Sardar Muhammad Ashraf Khan performed his duty as Acting Chief Justice from September 29, 1987 to September 22, 1989. All the acts performed by the High Court during this period of time were never questioned either in the High Court or in the Supreme Court. Later on, the Interim Constitution Act was amended in the light of the provisions contained in Section 5, sub-section (1-A) of the Azad Jammu and Kashmir Courts and Laws Code, 1949, which reads as under :--

"(1-A).  At any time when :--

(a)                              the office of the Chief Justice of the High Court is  vacant; or

(b)                              the Chief Justice of the High Court is absent or is unable to perform the functions of his office due to any other cause,the President shall appoint the most senior of the other Judges of the High Court to act as Chief Justice."

It is our considered opinion that in the light of the above referred facts, all the facts performed by Sardar Muhammad Ashraf Khan in his capacity as Acting Chief Justice had not only de facto validity but had acquired the de jure validity by reasons of the un-questioned recognition, extended to them by the Courts in Azad Kashmir and later on by the Constitution itself after it was amended strictly in accordance with the above quoted provisions contained in Section 5(1-A) of the Azad Jammu and Kashmir Courts and Laws Code, 1949. The validity of the act done by him including drawing of panel of eligible persons for their elevation as Judge of the High Court, is therefore, no longer open to challenge.

In view of the above, there is no justification for us to issue notice to the respondent-Judge that under what authority of law he is holding the office of Judge of the High Court. In the light of the above reasoning, this writ petition is dismissed in limine.
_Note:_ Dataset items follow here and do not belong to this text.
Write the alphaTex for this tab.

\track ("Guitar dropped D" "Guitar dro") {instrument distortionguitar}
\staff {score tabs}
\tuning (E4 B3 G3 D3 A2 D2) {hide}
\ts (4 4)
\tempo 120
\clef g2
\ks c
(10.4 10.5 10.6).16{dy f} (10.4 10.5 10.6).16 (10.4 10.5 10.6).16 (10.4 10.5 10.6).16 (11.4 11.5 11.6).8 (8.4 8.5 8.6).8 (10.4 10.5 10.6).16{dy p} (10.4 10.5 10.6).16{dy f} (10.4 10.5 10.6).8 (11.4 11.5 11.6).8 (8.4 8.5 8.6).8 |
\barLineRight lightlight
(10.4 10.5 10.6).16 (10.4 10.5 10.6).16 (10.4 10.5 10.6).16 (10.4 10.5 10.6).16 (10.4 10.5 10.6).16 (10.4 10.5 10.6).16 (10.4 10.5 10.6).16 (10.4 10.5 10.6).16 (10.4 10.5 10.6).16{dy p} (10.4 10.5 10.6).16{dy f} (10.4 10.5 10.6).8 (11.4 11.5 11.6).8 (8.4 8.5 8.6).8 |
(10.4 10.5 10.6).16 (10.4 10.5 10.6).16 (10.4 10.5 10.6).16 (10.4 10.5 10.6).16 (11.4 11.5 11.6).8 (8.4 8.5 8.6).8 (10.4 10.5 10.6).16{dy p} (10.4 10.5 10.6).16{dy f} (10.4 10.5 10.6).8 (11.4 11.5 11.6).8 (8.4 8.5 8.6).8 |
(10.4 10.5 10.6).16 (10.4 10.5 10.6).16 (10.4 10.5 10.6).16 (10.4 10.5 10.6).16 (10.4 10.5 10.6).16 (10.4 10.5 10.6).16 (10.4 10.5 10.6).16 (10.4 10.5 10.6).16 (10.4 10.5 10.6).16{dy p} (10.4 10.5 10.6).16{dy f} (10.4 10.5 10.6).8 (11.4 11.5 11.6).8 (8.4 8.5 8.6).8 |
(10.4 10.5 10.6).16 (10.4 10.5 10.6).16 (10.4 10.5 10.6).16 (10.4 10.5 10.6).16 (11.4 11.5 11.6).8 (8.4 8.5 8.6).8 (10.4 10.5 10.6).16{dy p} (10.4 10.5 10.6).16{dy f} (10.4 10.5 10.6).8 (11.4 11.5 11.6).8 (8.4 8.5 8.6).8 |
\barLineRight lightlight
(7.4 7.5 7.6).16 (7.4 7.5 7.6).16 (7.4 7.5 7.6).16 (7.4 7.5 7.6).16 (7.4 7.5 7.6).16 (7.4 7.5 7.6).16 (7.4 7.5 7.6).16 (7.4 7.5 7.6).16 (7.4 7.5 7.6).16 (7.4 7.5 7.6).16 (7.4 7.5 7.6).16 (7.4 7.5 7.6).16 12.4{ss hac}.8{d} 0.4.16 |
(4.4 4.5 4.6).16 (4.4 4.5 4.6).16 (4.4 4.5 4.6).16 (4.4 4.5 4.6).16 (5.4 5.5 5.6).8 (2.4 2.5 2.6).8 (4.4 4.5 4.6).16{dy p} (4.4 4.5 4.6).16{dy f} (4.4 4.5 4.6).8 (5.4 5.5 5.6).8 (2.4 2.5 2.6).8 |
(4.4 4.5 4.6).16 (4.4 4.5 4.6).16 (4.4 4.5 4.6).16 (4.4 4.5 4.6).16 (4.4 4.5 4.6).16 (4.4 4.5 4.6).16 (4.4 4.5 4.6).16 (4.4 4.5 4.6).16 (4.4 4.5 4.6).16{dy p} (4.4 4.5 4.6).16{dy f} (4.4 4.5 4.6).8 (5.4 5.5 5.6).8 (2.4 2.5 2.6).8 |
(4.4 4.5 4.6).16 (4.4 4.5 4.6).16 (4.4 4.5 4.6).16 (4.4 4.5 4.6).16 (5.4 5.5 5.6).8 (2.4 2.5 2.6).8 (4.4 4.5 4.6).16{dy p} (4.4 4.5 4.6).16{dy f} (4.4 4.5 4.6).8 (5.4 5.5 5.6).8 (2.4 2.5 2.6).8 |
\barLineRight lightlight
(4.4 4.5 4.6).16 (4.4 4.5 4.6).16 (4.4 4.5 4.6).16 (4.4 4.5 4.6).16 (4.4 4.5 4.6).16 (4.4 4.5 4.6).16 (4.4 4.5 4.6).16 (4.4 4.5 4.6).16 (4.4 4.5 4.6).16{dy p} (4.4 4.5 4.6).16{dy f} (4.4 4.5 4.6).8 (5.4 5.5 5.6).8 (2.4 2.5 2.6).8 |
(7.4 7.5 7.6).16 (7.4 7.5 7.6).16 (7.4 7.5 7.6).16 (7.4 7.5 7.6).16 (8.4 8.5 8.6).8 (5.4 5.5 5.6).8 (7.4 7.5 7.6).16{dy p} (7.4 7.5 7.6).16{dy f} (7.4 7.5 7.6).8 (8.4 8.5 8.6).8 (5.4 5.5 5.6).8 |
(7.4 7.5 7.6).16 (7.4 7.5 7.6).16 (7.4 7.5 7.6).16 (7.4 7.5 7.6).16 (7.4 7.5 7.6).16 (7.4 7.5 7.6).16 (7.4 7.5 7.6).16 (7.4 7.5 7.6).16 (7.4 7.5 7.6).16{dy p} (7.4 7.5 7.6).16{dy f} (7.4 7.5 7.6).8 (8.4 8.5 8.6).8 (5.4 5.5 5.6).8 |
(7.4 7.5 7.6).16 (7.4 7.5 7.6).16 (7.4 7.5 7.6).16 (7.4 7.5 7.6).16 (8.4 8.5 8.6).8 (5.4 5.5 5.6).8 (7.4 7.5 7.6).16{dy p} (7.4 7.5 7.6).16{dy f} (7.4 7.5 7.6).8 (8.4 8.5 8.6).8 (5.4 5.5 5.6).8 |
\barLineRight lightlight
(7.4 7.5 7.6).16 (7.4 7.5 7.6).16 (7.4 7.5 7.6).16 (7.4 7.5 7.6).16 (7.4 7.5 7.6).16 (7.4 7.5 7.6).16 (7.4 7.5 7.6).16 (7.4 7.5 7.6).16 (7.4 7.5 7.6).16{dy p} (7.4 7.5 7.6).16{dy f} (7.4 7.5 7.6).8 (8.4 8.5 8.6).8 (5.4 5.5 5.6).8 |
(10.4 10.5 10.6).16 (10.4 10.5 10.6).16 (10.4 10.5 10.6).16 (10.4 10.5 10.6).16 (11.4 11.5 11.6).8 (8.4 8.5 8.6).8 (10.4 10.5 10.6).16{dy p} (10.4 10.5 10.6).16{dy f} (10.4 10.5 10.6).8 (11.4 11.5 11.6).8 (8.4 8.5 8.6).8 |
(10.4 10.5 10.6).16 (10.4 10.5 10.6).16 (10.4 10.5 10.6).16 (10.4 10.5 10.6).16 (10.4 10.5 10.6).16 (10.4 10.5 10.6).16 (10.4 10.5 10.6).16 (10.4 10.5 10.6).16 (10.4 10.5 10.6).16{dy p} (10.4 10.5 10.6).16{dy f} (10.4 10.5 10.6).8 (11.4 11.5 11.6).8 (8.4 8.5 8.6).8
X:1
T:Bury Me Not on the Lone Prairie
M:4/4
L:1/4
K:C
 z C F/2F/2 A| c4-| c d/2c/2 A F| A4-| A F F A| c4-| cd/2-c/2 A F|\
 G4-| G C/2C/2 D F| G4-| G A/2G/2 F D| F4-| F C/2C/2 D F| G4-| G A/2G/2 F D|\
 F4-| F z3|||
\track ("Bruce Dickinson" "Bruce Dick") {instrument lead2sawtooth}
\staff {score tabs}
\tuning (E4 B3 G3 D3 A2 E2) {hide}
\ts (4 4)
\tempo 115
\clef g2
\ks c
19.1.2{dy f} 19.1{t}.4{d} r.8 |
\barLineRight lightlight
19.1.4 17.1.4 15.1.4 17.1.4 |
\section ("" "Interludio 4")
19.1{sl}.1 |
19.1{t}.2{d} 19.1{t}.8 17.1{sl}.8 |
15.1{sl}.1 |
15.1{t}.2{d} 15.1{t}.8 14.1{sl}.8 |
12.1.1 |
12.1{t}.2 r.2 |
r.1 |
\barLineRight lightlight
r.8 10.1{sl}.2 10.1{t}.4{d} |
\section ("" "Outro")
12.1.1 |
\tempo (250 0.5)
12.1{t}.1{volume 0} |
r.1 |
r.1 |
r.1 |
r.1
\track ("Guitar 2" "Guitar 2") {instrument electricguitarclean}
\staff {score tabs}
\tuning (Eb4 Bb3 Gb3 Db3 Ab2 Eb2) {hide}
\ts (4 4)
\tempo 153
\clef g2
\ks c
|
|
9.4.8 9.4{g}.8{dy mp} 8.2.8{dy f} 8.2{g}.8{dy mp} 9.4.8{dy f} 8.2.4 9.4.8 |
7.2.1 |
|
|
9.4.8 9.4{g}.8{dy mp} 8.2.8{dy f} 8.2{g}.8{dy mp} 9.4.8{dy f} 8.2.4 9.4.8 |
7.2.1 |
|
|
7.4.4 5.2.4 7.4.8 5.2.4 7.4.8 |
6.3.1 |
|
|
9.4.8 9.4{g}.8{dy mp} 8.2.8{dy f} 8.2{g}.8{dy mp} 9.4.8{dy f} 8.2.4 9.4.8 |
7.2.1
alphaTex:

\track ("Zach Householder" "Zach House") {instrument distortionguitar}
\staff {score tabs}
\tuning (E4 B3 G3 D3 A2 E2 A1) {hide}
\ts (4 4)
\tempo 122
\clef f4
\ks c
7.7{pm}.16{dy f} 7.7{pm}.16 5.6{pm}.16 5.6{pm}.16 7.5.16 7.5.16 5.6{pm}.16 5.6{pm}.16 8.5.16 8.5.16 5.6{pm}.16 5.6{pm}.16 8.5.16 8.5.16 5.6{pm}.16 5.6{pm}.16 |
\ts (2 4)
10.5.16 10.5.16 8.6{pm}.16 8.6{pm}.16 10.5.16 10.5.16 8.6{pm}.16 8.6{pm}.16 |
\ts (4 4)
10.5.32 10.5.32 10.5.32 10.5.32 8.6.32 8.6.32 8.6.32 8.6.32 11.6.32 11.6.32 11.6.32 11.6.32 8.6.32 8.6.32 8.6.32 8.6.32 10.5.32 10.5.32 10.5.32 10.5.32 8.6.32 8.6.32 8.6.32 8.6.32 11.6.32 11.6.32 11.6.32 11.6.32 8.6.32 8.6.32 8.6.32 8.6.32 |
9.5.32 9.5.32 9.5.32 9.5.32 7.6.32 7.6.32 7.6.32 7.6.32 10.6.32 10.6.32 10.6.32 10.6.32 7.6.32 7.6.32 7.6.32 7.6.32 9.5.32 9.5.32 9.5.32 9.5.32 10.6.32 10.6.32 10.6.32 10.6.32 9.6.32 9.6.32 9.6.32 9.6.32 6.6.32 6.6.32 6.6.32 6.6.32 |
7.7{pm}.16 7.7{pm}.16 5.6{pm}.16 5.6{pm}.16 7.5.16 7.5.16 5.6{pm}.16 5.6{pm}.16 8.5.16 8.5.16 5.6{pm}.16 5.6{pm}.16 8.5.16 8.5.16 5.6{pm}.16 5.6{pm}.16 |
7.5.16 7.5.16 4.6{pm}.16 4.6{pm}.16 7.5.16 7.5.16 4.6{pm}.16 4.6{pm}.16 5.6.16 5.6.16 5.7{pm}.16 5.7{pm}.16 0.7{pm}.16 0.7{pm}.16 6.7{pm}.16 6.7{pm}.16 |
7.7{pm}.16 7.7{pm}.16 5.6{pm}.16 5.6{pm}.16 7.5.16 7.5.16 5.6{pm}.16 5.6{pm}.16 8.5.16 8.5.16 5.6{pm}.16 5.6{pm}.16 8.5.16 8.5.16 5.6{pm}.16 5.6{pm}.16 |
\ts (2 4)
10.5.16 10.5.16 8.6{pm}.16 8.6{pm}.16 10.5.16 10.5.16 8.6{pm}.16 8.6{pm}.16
However, before parting with the case, we have noted with regret that certain indecent remarks have been given by the petitioner about respondent No. 3 without any proof. The petitioner has even attributed malice to the Bench which had dismissed his petition which he had filed against another member of this Court. The petitioner, who in the very beginning of his petition, has pleaded that he was conversant with law on account of his long association with the profession as an Advocate and a judicial officer, should have pleaded the facts in a concise form to enable the respondents and this Court to ascertain whether in fact and in law a cause of action did arise to him or not. He had no right to pass indecent remarks about the respondents to blame them. The indecent remarks given by him in para 10, starting from the words "While going through the judgment" upto the words "decision of the writ petition." occurring before the sentence "The judgment is attached herewith as Annexure I", in para 11, fourth line, starting from the words "The observation" upto the words "by any citizen", and sub-para (B) of para 13 of his writ petition may cause adverse effect on the dignity, impartiality and independence of the institution and may even lower down the prestige of the Judges in the mind of the general public. These remarks could be taken notice of for action, but keeping in view that he has been removed from service against his expectation that he would retire at the age of 62 years, we ignore this aspect of the matter. However, the remarks referred above are ordered to be struck off.

(Aq.By.)                                                                          Petition dismissed.